Los ministros que saben lo que ocurrió en Marruecos —Nasser Bourita, titular de Asuntos Exteriores, y Abdelouafi Laftit, de Interior— guardan silencio. También lo hacen la Casa Real y su retahíla de consejeros reales. Los políticos, en cambio, se afanan en explicar en mítines y entrevistas qué llevó a "40.000 inmigrantes" a entrar en Ceuta a finales de julio y salpican sus intervenciones de proclamas nacionalistas. Marruecos celebrará elecciones legislativas el 23 de septiembre.

Cuarenta mil es la cifra rebajada que maneja la prensa de Marruecos, donde todos los que escriben o toman la palabra tienden a aminorar la avalancha migratoria que padeció Ceuta y el número de muertos —solo 14— en aguas de la provincia adyacente de Tetuán. El ministro Ángel Víctor Torres reconoció, en cambio, que eran unos 80.000 los que franquearon la frontera del Tarajal.

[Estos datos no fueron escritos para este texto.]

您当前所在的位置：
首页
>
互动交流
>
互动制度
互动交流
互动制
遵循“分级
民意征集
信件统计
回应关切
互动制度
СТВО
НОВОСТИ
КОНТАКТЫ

El Centro Nacional de Inteligencia (CNI) calcula que fueron hasta 100.000 en la última semana de julio. Los fallecidos a ambos lados son al menos 141, sin contar los cuerpos que el mar se tragó.

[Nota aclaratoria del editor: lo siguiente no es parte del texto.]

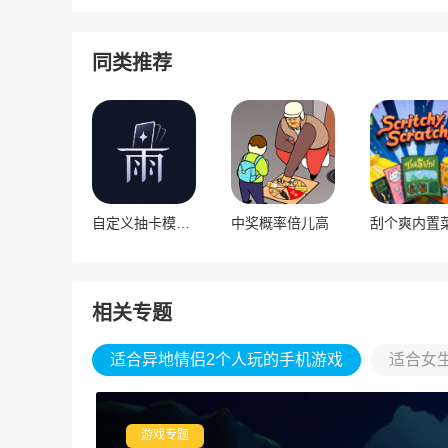
同类推荐
自定义抽卡模拟器
中奖概率倍儿高
相关专题
适合异地情侣2个人玩的手机游戏
适合女
游戏专题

Algo olvidada durante años, la reivindicación de Ceuta y Melilla ha brotado de nuevo con fuerza en la prensa y en las declaraciones, empezando por las del ministro de Justicia, Abdellatif Ouahbi. Esta exaltación nacionalista sirve sobre todo, de puertas para dentro, para distraer la atención de la hecatombe ceutí que ha dañado la imagen de Marruecos, incapaz de controlar sus fronteras y con una población deseosa de huir a la menor oportunidad.